There are basically two types of players who can demand - and get - over-slot money.
1) A legit upper-half, first-round talent who scares enough small market teams (the ones who often have the best picks) with his supposed demands and and falls to either a later 1st or even 2nd/3rd round pick for a richer team. The team gets a better pick then they had a right to expect and the player gets himself on a better team while at least getting close to the money he wanted. But the Mets have never skipped over this type of obvious 1st round guy in favor of an easy sign of lesser talent. All their picks (when they've kept their 1st rounders -- Pelfrey, Humber, Milledge, Kazmir) were, at the time, considered worthy of their selection.

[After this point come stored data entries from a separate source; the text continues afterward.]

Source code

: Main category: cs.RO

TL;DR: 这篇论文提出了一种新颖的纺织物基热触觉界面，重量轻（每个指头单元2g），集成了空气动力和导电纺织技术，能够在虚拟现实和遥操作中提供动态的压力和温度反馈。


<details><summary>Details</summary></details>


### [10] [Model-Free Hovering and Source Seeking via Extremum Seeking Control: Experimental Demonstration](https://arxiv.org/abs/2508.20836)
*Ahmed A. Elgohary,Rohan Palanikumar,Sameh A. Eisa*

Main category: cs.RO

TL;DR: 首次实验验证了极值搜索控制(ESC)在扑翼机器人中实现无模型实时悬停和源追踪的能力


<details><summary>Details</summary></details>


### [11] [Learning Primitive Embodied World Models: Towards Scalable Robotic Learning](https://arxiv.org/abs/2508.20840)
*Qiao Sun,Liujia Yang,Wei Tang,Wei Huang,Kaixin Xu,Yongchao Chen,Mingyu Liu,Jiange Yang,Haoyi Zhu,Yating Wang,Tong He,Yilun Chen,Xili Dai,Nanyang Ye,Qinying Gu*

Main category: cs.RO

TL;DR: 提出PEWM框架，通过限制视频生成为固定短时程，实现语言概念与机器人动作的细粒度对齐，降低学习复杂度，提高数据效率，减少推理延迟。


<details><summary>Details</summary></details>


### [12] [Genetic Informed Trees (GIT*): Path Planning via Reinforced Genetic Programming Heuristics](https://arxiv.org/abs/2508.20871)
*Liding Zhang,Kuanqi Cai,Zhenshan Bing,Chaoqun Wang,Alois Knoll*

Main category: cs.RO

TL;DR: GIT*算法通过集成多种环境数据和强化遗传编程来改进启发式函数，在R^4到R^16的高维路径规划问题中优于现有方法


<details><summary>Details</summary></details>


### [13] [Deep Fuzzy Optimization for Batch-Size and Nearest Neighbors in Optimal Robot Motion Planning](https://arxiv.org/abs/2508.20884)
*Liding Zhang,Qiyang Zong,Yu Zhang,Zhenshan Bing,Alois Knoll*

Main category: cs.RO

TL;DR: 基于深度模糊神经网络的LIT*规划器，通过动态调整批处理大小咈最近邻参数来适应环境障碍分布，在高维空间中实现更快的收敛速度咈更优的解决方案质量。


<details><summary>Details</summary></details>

2) the other is the raw, yet athletically intriguing kid - usually a high-schooler - who isn't polished enough to be high-round material but could pay off in a long-term way for some team willing to risk big bucks in a later round to buy him out of his college scholarship or away from his other sport(s). This is where the Mets have NOT challenged the system and instead settle for the mostly filler-type guys that normally populate those rounds. Not that throwing big bucks at one of those guys is a high pct move, it's still a long-shot that will miss a lot more often than hit. But when a team that has the money won't at least attempt to pick a spot here and there to try for the big-bucks and maybe big reward stud simply because of an arbitrary system that not all your competitors adhere to then it's time to reevaluate where the priorities are.

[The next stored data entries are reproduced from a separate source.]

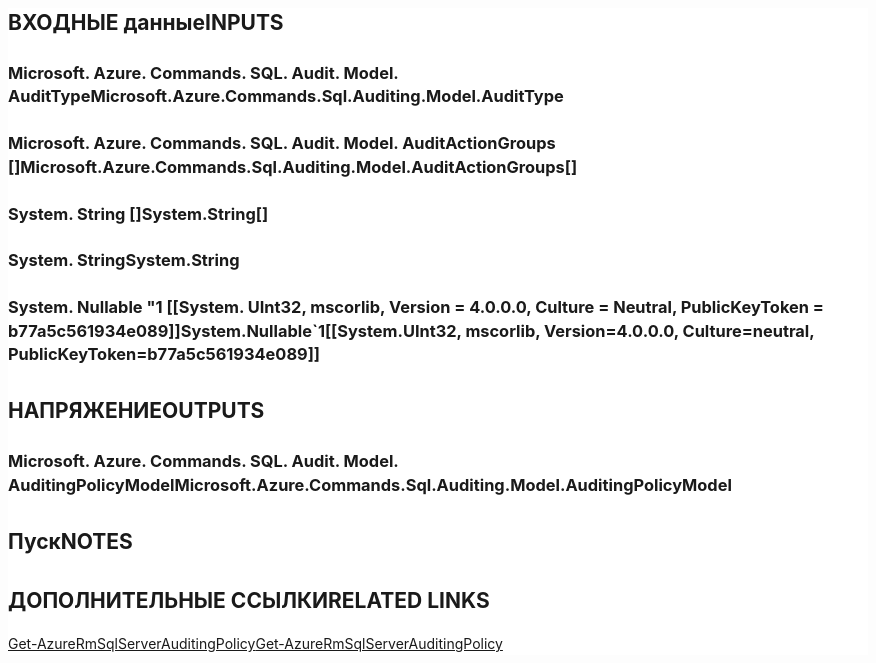 ## <span data-ttu-id="3dbfc-172">ВХОДНЫЕ данные</span><span class="sxs-lookup"><span data-stu-id="3dbfc-172">INPUTS</span></span>

### <span data-ttu-id="3dbfc-173">Microsoft. Azure. Commands. SQL. Audit. Model. AuditType</span><span class="sxs-lookup"><span data-stu-id="3dbfc-173">Microsoft.Azure.Commands.Sql.Auditing.Model.AuditType</span></span>

### <span data-ttu-id="3dbfc-174">Microsoft. Azure. Commands. SQL. Audit. Model. AuditActionGroups []</span><span class="sxs-lookup"><span data-stu-id="3dbfc-174">Microsoft.Azure.Commands.Sql.Auditing.Model.AuditActionGroups[]</span></span>

### <span data-ttu-id="3dbfc-175">System. String []</span><span class="sxs-lookup"><span data-stu-id="3dbfc-175">System.String[]</span></span>

### <span data-ttu-id="3dbfc-176">System. String</span><span class="sxs-lookup"><span data-stu-id="3dbfc-176">System.String</span></span>

### <span data-ttu-id="3dbfc-177">System. Nullable "1 [[System. UInt32, mscorlib, Version = 4.0.0.0, Culture = Neutral, PublicKeyToken = b77a5c561934e089]]</span><span class="sxs-lookup"><span data-stu-id="3dbfc-177">System.Nullable\`1[[System.UInt32, mscorlib, Version=4.0.0.0, Culture=neutral, PublicKeyToken=b77a5c561934e089]]</span></span>

## <span data-ttu-id="3dbfc-178">НАПРЯЖЕНИЕ</span><span class="sxs-lookup"><span data-stu-id="3dbfc-178">OUTPUTS</span></span>

### <span data-ttu-id="3dbfc-179">Microsoft. Azure. Commands. SQL. Audit. Model. AuditingPolicyModel</span><span class="sxs-lookup"><span data-stu-id="3dbfc-179">Microsoft.Azure.Commands.Sql.Auditing.Model.AuditingPolicyModel</span></span>

## <span data-ttu-id="3dbfc-180">Пуск</span><span class="sxs-lookup"><span data-stu-id="3dbfc-180">NOTES</span></span>

## <span data-ttu-id="3dbfc-181">ДОПОЛНИТЕЛЬНЫЕ ССЫЛКИ</span><span class="sxs-lookup"><span data-stu-id="3dbfc-181">RELATED LINKS</span></span>

[<span data-ttu-id="3dbfc-182">Get-AzureRmSqlServerAuditingPolicy</span><span class="sxs-lookup"><span data-stu-id="3dbfc-182">Get-AzureRmSqlServerAuditingPolicy</span></span>](./Get-AzureRmSqlServerAuditingPolicy.md)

As for Matz, nothing I read suggested he should have been anything other than a 50-100 pick (he was 72nd) so I'm not sure if he's really worth what he's asking (approx $1.1mil or ~ double that spot's usual bonus). He has a college scholarship offer although it's to Coastal Carolina - a team that made it to the CWS last year but hardly a traditional powerhouse. Sounds like he'll get something over slot although maybe less than his asking price. Part of the problem is that the commish's office decided to [u:3ha55bf8]CUT[/u:3ha55bf8] bonus "suggestions" this year (about 10%) and naturally agents/players aren't happy about that. Signings all over are going slowly this year although a bunch have been announced over the last few days, including a lot of over-slot deals from the likes of Pittsburgh and others.